Nel suo intervento Antonio Ureta, membro dell’Associazione Tradizione Famiglia Proprietà e autore del celeberrimo Il cambio di paradigma di Papa Francesco, ha elencato cinque imposture del “percorso sinodale” voluto dalla Conferenza episcopale tedesca. La prima è un’impostura teologica, in quanto i cambiamenti proposti sull’autorità della Chiesa, sul sacramento dell’Ordine e sulla morale sessuale vengono difesi con l’eretica tesi che ciò che chiede la “comunità” viene dallo Spirito, suggerendo «che la Rivelazione divina è espressa e si evolve attraverso le vicissitudini umane». La seconda è un’impostura ecclesiogica, poiché «la “sinodalità” è solo un’etichetta fraudolenta per ottenere una democratizzazione radicale della Chiesa». La terza è un’impostura sociologica. Infatti il Comitato Centrale dei Cattolici Tedeschi (ZDK) – vero organizzatore del “percosso sinodale” – non è affatto un corpo rappresentativo dei fedeli cattolici, giacché i suoi membri non sono affatto i comuni frequentatori della Messa domenicale, ma «ciò che viene denominato “Räte und Verbandskatholizismus”, e cioè una sorta di nomenklatura composta da apparatchik di organizzazioni attivistiche di orientamento progressista». La quarta è un’impostura metodologica. Il “cammino sinodale” tedesco, riguardo gli abusi sessuali commessi da membri del clero, si avvale del fazioso rapporto MHG, secondo cui la responsabile è la “vecchia” Chiesa, con la sua struttura di potere, la sua teologia degli assoluti morali, il suo celibato sacerdotale e la sua condanna dell’omosessualità. I vescovi tedeschi e la ZDK hanno volutamente ignorato «altri studi che indicano nel lassismo morale e nel crollo della teologia morale i principali colpevoli». L’ultima impostura è quella umana. Da cinquant’anni la Conferenza episcopale «cerca d’infiltrare nella Chiesa cattolica le eresie promosse dai leader della teologia neo-modernista tedesca. Invece di assumersi la responsabilità di queste eresie con piena trasparenza, i vescovi tedeschi si nascondono dietro i laici e, col pretesto della “sinodalità”, vogliono che siano i laici ad assumersi la piena responsabilità della rottura con la verità di Cristo operata dalla nuova chiesa scismatica che stanno costruendo sulle orme di Lutero», ha concluso il prof. Ureta.

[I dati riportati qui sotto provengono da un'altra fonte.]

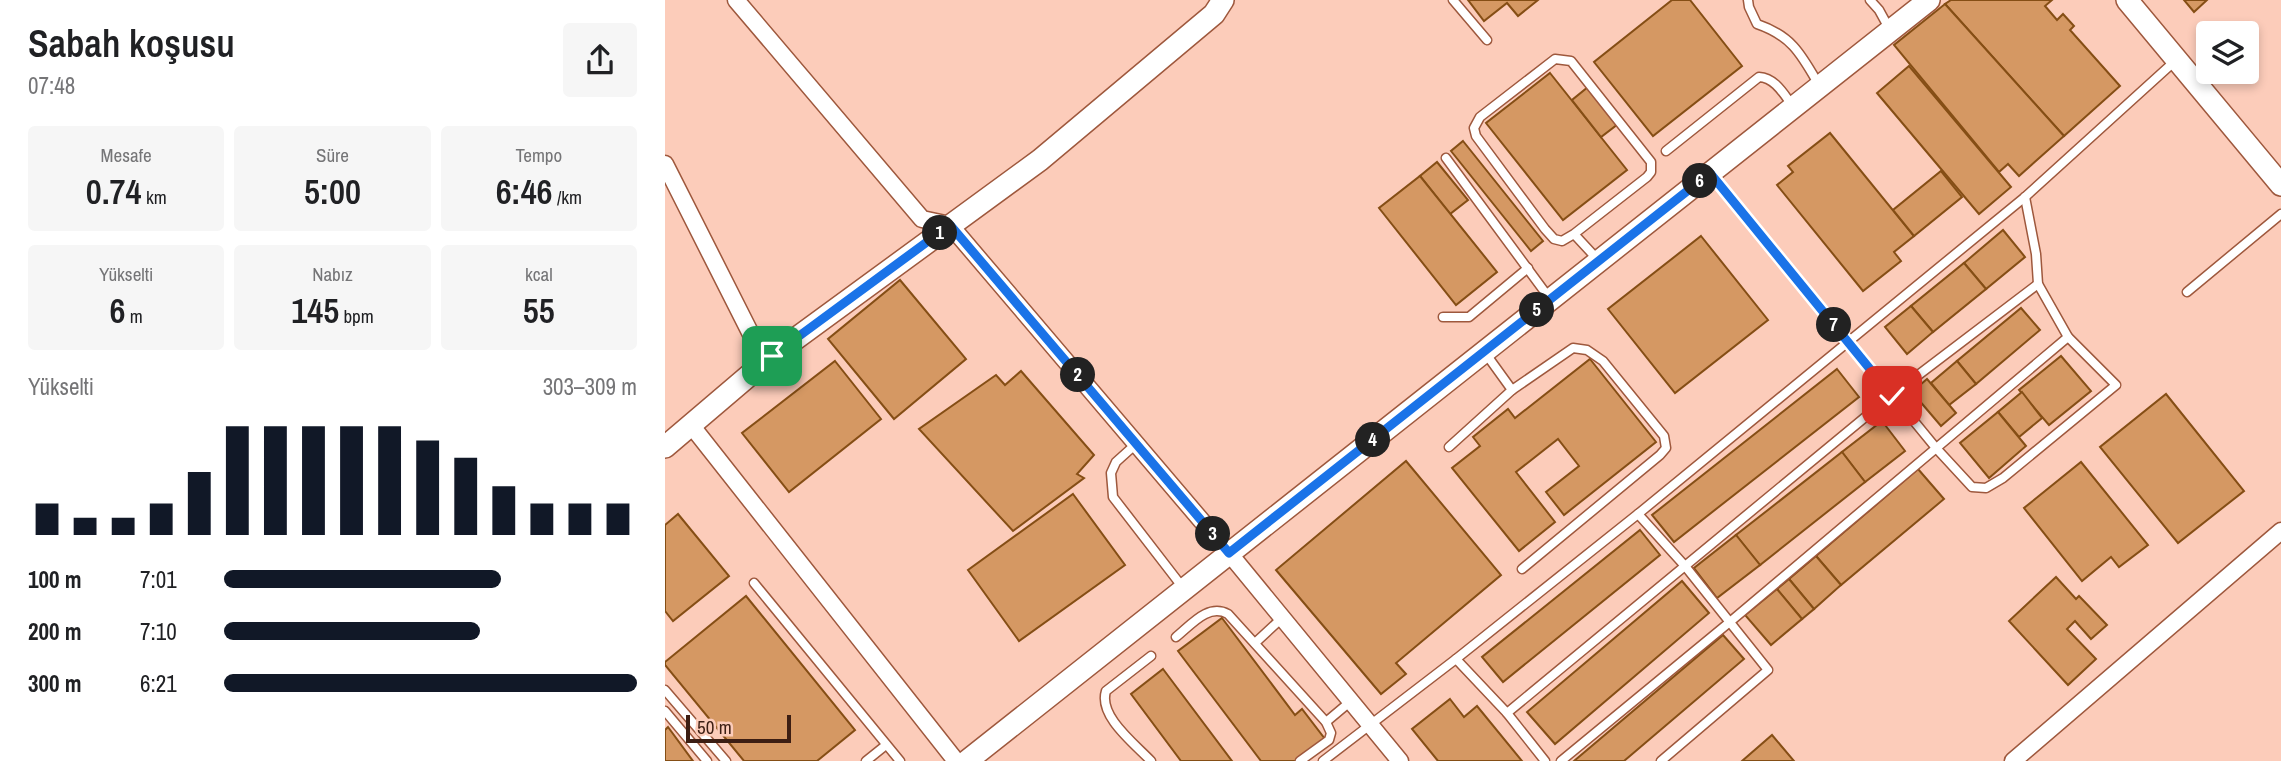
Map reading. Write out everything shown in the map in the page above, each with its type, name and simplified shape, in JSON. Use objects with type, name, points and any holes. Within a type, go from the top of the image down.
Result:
[{"type":"street","points":[[736,0],[922,219],[950,225],[1229,553],[1396,760]]},
{"type":"street","points":[[665,447],[765,362],[1040,160],[1214,14],[1223,0]]},
{"type":"street","points":[[967,761],[1929,0]]},
{"type":"street","points":[[2127,0],[2281,185]]},
{"type":"street","points":[[665,164],[765,362]]},
{"type":"street","points":[[691,425],[956,761]]},
{"type":"street","points":[[2013,761],[2281,531]]},
{"type":"lane","points":[[1453,0],[1487,40]]},
{"type":"lane","points":[[1748,0],[1757,24],[1777,31],[1792,44],[1819,86]]},
{"type":"lane","points":[[1870,0],[1890,30]]},
{"type":"lane","points":[[1555,59],[1571,61],[1651,162],[1651,172],[1647,177],[1574,234],[1562,241],[1554,239],[1476,136],[1474,128],[1480,117],[1555,59]]},
{"type":"lane","points":[[1323,761],[1638,514],[2025,197],[2176,59]]},
{"type":"lane","points":[[1666,151],[1759,77],[1767,77],[1777,85],[1793,107]]},
{"type":"lane","points":[[1446,158],[1550,300]]},
{"type":"lane","points":[[1710,173],[1892,396],[1972,487],[1986,488],[2003,478],[2116,385],[2068,337],[2038,284],[2036,254],[2025,197]]},
{"type":"lane","points":[[2187,292],[2281,214]]},
{"type":"lane","points":[[1574,234],[1599,261]]},
{"type":"lane","points":[[1443,317],[1469,317],[1528,268]]},
{"type":"lane","points":[[1507,713],[1892,396],[2038,284]]},
{"type":"lane","points":[[1561,761],[2068,337]]},
{"type":"lane","points":[[1448,447],[1512,390],[1573,348],[1587,350],[1602,361],[1664,436],[1666,448],[1522,569]]},
{"type":"lane","points":[[1484,352],[1512,390]]},
{"type":"lane","points":[[1136,444],[1116,462],[1111,473],[1113,497],[1185,589]]},
{"type":"lane","points":[[1638,514],[1685,566],[1769,670],[1661,761]]},
{"type":"lane","points":[[754,583],[900,761]]},
{"type":"lane","points":[[1176,637],[1210,610],[1219,609],[1228,614],[1326,722],[1331,733],[1329,740],[1300,761]]},
{"type":"lane","points":[[1255,643],[1282,618]]},
{"type":"lane","points":[[1151,656],[1106,691],[1103,700],[1107,714],[1151,761]]},
{"type":"lane","points":[[1456,659],[1507,713],[1545,761]]},
{"type":"lane","points":[[665,690],[726,761]]},
{"type":"lane","points":[[1326,722],[1351,701]]},
{"type":"lane","points":[[665,711],[707,761]]},
{"type":"lane","points":[[866,761],[886,745]]},
{"type":"building","points":[[1468,0],[1538,0],[1518,16],[1507,3],[1484,21]]},
{"type":"building","points":[[1672,0],[1690,0],[1742,66],[1653,136],[1594,62]]},
{"type":"building","points":[[1951,0],[2052,0],[2045,6],[2057,20],[2063,14],[2074,26],[2070,30],[2120,86],[2064,136],[1945,4]]},
{"type":"building","points":[[2184,0],[2207,0],[2194,12]]},
{"type":"building","points":[[1945,4],[2064,136],[2019,176],[2008,164],[1999,172],[1894,45]]},
{"type":"building","points":[[1909,66],[2011,187],[1979,214],[1877,93]]},
{"type":"building","points":[[1550,73],[1627,170],[1563,220],[1486,123]]},
{"type":"building","points":[[1588,87],[1618,124],[1601,137],[1572,100]]},
{"type":"building","points":[[1830,133],[1914,236],[1894,252],[1901,261],[1863,291],[1777,185],[1793,172],[1788,166]]},
{"type":"building","points":[[1463,141],[1543,241],[1531,251],[1451,151]]},
{"type":"building","points":[[1437,162],[1468,200],[1450,214],[1420,176]]},
{"type":"building","points":[[1941,171],[1962,197],[1914,236],[1893,210]]},
{"type":"building","points":[[1420,176],[1497,272],[1456,305],[1379,208]]},
{"type":"building","points":[[2003,230],[2025,257],[1986,289],[1964,263]]},
{"type":"building","points":[[1701,236],[1768,320],[1675,393],[1608,309]]},
{"type":"building","points":[[1964,263],[1986,289],[1933,332],[1911,306]]},
{"type":"building","points":[[900,280],[966,359],[894,419],[828,339]]},
{"type":"building","points":[[1911,306],[1933,332],[1907,354],[1885,327]]},
{"type":"building","points":[[2021,308],[2040,330],[1976,384],[1957,361]]},
{"type":"building","points":[[2061,356],[2091,391],[2049,425],[2019,390]]},
{"type":"building","points":[[1590,359],[1656,442],[1564,515],[1546,492],[1579,466],[1558,439],[1516,472],[1555,522],[1519,551],[1452,468],[1480,446],[1473,437],[1508,409],[1515,418]]},
{"type":"building","points":[[835,361],[881,419],[789,492],[742,433]]},
{"type":"building","points":[[1957,361],[1976,384],[1949,405],[1931,383]]},
{"type":"building","points":[[1837,369],[1859,397],[1674,542],[1652,515]]},
{"type":"building","points":[[1021,371],[1094,455],[1077,474],[1084,478],[1013,531],[919,429],[996,375],[1005,385]]},
{"type":"building","points":[[1927,379],[1956,413],[1941,426],[1912,392]]},
{"type":"building","points":[[2022,392],[2042,418],[2019,437],[1998,412]]},
{"type":"building","points":[[2166,394],[2244,491],[2178,543],[2100,447]]},
{"type":"building","points":[[1998,412],[2026,446],[1989,478],[1960,443]]},
{"type":"building","points":[[1882,421],[1905,451],[1865,482],[1842,452]]},
{"type":"building","points":[[1842,452],[1865,482],[1760,565],[1736,535]]},
{"type":"building","points":[[1406,461],[1501,575],[1396,663],[1406,674],[1381,694],[1276,570]]},
{"type":"building","points":[[2081,462],[2148,545],[2119,567],[2111,557],[2082,581],[2024,508]]},
{"type":"building","points":[[1918,469],[1944,499],[1841,585],[1816,556]]},
{"type":"building","points":[[1073,494],[1125,565],[1019,641],[968,570]]},
{"type":"building","points":[[678,514],[729,576],[673,621],[665,611],[665,525]]},
{"type":"building","points":[[1640,530],[1660,555],[1503,682],[1482,657]]},
{"type":"building","points":[[1736,535],[1760,565],[1717,598],[1694,568]]},
{"type":"building","points":[[1816,556],[1841,585],[1814,609],[1789,579]]},
{"type":"building","points":[[2056,577],[2076,599],[2079,596],[2107,625],[2091,639],[2075,621],[2067,629],[2096,659],[2068,685],[2009,621]]},
{"type":"building","points":[[1789,579],[1814,609],[1802,619],[1777,589]]},
{"type":"building","points":[[1682,581],[1709,613],[1555,744],[1527,712]]},
{"type":"building","points":[[1777,589],[1802,619],[1771,645],[1745,615]]},
{"type":"building","points":[[746,596],[855,730],[817,761],[744,761],[665,665],[665,662]]},
{"type":"building","points":[[1222,618],[1295,715],[1302,709],[1325,739],[1295,761],[1261,761],[1178,651]]},
{"type":"building","points":[[1723,635],[1744,659],[1624,761],[1574,761]]},
{"type":"building","points":[[1163,669],[1232,761],[1181,761],[1131,694]]},
{"type":"building","points":[[1450,699],[1464,717],[1477,706],[1522,761],[1438,761],[1412,729]]},
{"type":"building","points":[[668,727],[693,761],[665,761],[665,730]]},
{"type":"building","points":[[1772,735],[1794,761],[1742,761]]},
{"type":"route","points":[[772,356],[950,225],[1229,553],[1710,173],[1892,396]]}]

John-Henry Westen, direttore del portale americano LifeSiteNews, ha lanciato una pesante – e motivata – accusa al cardinale Reinhard Marx, arcivescovo di Monaco-Frisinga e presidente della Conferenza episcopale tedesca. «Cardinale Marx, secondo le parole di San Paolo (cfr. At 20, 29-30; 2Cor 11, 13), le sue mani grondano sangue… I suoi falsi insegnamenti su aborto, adulterio e atti omosessuali hanno pervertito un’intera generazione di giovani Cattolici… Lei vuole integrarsi nell’élite di questo mondo… Come osa benedire atti che danneggiano le persone nei loro corpi e nelle loro anime? … Lei è un falso profeta come quelli da cui ci ha messo in guardia San Pietro, il primo Papa (cfr. 2Pt 2, 1-2) … Si penta della sua malvagità o l’aspetta il fuoco dell’inferno…».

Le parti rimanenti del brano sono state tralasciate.